Action item A:
Reproduce the listing line for line, starting at its first line and ending at the line that contains "28.07.2026 by Pauline Borgogno", with both of those lines included.
Start of Study text
Some network layout methods require distances between nodes rather than similarities. We can transform similarity sBR into a dissimilarity dBR by subtracting sBR from its maximum possible value,

dBR(i, j, t) = 1 - sBR(i, j, t), (3)

and we refer to it also as the Brainerd-Robinson distance (cf. Section 2.2).

We slice the data by time period to obtain a separate weighted, complete similarity or dissimilarity network for each period. Let sBR and dBR denote the mappings by which an every pair of sites is assigned its value sLL : (i, j) isBR(i, j, t) and dLL : (i, j)idBR(i, j, t).

2. Representation of Brainerd-Robinson networks

For ease of comparison, we first review the original approach of Golitko et al. (2012) in Section 2.1. We then move on to discuss the decisions that were made in processing the data and propose an alternative approach with extensions in Section 2.2. In Section 2.3, we compare the results of the different approaches for the data of our case study.

2.1. Spring embedding (reproduction)

To visually represent similarity networks stLL, Golitko et al. (2012) used spring-embedding as a layout method. A concise introduction is given in Brandes (2014), but conceptually, a spring layout is obtained from an equilibrium state of a simulated physical system that consists of repelling nodes connected by springs instead of edges. While repulsion helps unfold the graph, the springs keep connected nodes close to each other. Various spring systems have been proposed, and some of them (Eades, 1984; Fruchterman and Reingold, 1991) are among the most widely used graph layout algorithms today.

The main reasons for choosing spring-embedder algorithms are their intuitiveness and their flexibility in integrating additional layout objectives. However, among others, a major problem is the iterative nature of implemented simulations: iterations can get stuck in local minima that correspond to less desirable layouts, and since implementations typically start from random initial configurations to avoid systematic biases, the layout obtained can be different in each run of the algorithm.
End of Study text
Start of Data supplied
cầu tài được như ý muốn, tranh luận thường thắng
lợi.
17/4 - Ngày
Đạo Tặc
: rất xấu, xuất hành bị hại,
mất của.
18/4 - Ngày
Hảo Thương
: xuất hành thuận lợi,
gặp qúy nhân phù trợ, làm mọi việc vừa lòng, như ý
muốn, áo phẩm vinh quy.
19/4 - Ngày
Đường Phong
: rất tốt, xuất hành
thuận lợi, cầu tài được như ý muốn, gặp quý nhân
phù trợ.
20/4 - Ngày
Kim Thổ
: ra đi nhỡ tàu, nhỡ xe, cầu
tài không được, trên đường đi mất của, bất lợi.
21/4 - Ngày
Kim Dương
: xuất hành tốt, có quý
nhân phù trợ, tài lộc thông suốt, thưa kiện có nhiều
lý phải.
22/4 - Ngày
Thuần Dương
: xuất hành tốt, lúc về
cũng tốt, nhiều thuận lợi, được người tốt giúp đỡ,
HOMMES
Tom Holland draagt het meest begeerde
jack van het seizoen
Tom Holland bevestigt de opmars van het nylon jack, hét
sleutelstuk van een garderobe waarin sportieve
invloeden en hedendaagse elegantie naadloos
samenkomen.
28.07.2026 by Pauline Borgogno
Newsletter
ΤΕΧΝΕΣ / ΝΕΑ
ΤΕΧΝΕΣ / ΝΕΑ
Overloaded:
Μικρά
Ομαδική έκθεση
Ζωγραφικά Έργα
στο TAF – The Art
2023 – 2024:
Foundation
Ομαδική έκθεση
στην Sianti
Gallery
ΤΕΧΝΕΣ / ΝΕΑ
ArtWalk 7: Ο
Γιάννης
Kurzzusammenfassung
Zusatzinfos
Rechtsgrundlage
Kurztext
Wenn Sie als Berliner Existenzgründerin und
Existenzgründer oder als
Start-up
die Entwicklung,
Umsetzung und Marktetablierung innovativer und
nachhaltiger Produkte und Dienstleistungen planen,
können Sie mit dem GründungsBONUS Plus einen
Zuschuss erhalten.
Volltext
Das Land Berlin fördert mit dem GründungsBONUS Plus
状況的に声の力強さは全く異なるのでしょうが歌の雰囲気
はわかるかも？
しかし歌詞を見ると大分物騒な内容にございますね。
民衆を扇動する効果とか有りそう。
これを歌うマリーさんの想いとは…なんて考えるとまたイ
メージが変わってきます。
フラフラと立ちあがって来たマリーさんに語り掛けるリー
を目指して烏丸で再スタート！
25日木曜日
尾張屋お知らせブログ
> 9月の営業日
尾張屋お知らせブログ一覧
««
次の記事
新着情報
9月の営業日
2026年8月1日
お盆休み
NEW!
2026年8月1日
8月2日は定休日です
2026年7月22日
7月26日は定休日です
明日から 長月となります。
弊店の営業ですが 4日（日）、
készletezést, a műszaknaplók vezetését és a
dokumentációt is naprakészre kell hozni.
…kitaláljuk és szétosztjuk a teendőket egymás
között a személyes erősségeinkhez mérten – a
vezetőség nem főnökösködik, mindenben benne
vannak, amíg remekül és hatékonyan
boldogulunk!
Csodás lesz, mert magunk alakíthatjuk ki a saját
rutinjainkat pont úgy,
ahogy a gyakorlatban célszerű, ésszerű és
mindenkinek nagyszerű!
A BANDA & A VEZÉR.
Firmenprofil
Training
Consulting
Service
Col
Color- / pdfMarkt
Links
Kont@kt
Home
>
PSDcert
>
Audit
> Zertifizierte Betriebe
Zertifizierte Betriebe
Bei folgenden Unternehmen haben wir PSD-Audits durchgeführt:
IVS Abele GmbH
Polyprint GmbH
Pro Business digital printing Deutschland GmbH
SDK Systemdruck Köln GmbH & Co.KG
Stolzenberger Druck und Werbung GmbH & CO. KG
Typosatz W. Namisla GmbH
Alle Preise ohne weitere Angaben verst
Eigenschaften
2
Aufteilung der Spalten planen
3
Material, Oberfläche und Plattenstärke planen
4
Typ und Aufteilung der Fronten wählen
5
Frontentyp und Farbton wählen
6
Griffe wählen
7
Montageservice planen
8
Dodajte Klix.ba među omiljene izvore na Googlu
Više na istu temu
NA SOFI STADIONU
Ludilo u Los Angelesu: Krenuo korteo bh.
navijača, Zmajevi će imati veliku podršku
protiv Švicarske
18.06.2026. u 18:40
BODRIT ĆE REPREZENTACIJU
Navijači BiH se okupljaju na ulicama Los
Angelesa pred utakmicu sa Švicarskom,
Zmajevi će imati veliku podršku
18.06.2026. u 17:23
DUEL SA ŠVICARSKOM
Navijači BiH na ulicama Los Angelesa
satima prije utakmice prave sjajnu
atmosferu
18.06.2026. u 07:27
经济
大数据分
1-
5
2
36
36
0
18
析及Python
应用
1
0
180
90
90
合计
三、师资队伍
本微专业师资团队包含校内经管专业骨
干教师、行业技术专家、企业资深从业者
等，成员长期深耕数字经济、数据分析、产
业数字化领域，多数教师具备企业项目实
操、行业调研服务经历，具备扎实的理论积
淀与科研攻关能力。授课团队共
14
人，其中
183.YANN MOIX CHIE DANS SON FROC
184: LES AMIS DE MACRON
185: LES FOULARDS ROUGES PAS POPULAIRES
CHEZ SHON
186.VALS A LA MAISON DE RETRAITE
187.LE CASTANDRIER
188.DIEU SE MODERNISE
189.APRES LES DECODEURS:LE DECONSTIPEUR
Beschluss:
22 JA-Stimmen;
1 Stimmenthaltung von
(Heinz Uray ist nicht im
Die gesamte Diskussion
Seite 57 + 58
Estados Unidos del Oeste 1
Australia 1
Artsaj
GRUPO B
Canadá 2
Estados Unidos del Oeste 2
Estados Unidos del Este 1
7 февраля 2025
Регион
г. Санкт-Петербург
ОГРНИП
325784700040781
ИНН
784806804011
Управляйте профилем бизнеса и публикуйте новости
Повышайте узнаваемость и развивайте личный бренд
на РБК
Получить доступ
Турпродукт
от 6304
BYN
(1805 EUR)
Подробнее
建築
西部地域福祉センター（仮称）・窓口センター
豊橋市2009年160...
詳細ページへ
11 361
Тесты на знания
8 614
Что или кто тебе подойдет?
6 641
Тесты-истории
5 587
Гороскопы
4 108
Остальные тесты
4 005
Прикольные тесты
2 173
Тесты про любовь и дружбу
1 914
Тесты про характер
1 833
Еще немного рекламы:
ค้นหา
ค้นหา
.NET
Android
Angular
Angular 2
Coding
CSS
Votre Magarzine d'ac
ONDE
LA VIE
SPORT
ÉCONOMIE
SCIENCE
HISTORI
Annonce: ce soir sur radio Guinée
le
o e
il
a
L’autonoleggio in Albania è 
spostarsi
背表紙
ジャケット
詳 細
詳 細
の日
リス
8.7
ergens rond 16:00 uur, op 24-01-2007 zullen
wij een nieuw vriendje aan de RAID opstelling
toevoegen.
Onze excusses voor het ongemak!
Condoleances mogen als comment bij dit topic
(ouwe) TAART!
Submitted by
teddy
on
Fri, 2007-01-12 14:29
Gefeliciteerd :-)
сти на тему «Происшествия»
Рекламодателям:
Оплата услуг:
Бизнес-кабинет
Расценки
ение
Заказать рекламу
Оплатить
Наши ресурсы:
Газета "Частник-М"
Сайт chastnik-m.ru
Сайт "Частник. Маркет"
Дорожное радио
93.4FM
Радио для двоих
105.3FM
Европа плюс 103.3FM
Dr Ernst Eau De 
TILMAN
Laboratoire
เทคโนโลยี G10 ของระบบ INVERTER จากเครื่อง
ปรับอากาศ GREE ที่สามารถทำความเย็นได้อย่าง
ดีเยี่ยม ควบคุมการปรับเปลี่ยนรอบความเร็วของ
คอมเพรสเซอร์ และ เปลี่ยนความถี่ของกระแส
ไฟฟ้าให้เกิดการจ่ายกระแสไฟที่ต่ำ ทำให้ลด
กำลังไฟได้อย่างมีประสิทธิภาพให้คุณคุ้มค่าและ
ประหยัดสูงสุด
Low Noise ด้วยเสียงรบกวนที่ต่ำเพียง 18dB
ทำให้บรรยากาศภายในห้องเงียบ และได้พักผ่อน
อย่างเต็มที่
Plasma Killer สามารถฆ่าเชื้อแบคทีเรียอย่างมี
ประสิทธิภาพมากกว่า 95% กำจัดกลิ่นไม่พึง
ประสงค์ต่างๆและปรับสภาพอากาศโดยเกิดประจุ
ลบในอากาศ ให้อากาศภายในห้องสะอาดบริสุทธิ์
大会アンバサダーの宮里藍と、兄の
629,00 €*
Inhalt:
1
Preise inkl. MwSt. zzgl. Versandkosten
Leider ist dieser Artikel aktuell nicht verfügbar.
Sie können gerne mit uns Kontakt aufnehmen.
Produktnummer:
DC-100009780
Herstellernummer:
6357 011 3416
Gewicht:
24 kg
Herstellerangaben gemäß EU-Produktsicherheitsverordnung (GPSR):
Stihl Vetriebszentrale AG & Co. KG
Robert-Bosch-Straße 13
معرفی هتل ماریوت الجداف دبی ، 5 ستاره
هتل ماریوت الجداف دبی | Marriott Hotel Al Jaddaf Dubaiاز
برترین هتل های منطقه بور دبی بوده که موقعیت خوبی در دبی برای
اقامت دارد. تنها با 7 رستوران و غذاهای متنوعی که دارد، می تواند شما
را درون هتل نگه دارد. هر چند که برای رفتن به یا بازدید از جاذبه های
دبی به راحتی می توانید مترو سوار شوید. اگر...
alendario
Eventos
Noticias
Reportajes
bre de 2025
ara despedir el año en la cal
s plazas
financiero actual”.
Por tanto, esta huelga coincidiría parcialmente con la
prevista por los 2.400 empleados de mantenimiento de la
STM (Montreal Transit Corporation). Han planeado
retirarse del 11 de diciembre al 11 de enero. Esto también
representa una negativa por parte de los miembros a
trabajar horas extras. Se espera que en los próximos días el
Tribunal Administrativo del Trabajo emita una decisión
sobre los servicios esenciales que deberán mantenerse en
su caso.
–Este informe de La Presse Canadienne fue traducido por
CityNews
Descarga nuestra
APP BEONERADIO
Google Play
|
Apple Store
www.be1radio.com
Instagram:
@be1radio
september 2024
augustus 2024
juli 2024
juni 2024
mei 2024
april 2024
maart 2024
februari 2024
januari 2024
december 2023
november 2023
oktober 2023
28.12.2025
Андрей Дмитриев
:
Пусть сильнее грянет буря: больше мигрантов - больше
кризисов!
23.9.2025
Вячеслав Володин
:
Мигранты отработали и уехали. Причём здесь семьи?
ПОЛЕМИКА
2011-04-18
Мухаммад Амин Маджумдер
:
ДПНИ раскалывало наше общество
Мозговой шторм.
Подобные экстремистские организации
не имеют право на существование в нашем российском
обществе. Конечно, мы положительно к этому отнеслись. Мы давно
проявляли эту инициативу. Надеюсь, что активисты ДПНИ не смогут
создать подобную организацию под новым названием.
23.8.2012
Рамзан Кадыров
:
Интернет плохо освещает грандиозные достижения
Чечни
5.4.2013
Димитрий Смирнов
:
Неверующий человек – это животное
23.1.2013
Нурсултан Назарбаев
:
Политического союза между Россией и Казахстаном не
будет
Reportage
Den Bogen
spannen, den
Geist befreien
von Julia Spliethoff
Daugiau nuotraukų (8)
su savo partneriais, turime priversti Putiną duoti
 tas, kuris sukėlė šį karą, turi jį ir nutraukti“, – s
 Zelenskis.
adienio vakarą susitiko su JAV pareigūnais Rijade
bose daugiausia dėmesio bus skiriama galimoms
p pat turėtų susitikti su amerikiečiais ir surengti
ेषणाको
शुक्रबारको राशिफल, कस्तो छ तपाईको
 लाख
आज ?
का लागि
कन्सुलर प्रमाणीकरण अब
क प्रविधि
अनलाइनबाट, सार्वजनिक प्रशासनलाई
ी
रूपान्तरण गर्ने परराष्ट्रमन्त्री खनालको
End of Data supplied
Action item B:
Using the passage on Brainerd-Robinson networks, decide whether each statement agrees with it. Answer yes or no for each, and quote the deciding words. (i) The dissimilarity is obtained by subtracting the similarity from its maximum possible value. (ii) Spring-embedder implementations typically start from a fixed initial configuration. (iii) In a spring layout, the springs push connected nodes away from each other.

Response A:
cầu tài được như ý muốn, tranh luận thường thắng
lợi.
17/4 - Ngày
Đạo Tặc
: rất xấu, xuất hành bị hại,
mất của.
18/4 - Ngày
Hảo Thương
: xuất hành thuận lợi,
gặp qúy nhân phù trợ, làm mọi việc vừa lòng, như ý
muốn, áo phẩm vinh quy.
19/4 - Ngày
Đường Phong
: rất tốt, xuất hành
thuận lợi, cầu tài được như ý muốn, gặp quý nhân
phù trợ.
20/4 - Ngày
Kim Thổ
: ra đi nhỡ tàu, nhỡ xe, cầu
tài không được, trên đường đi mất của, bất lợi.
21/4 - Ngày
Kim Dương
: xuất hành tốt, có quý
nhân phù trợ, tài lộc thông suốt, thưa kiện có nhiều
lý phải.
22/4 - Ngày
Thuần Dương
: xuất hành tốt, lúc về
cũng tốt, nhiều thuận lợi, được người tốt giúp đỡ,
HOMMES
Tom Holland draagt het meest begeerde
jack van het seizoen
Tom Holland bevestigt de opmars van het nylon jack, hét
sleutelstuk van een garderobe waarin sportieve
invloeden en hedendaagse elegantie naadloos
samenkomen.
28.07.2026 by Pauline Borgogno

Response B:
(i) Yes: "subtracting sBR from its maximum possible value"
(ii) No: "implementations typically start from random initial configurations to avoid systematic biases"
(iii) No: "the springs keep connected nodes close to each other"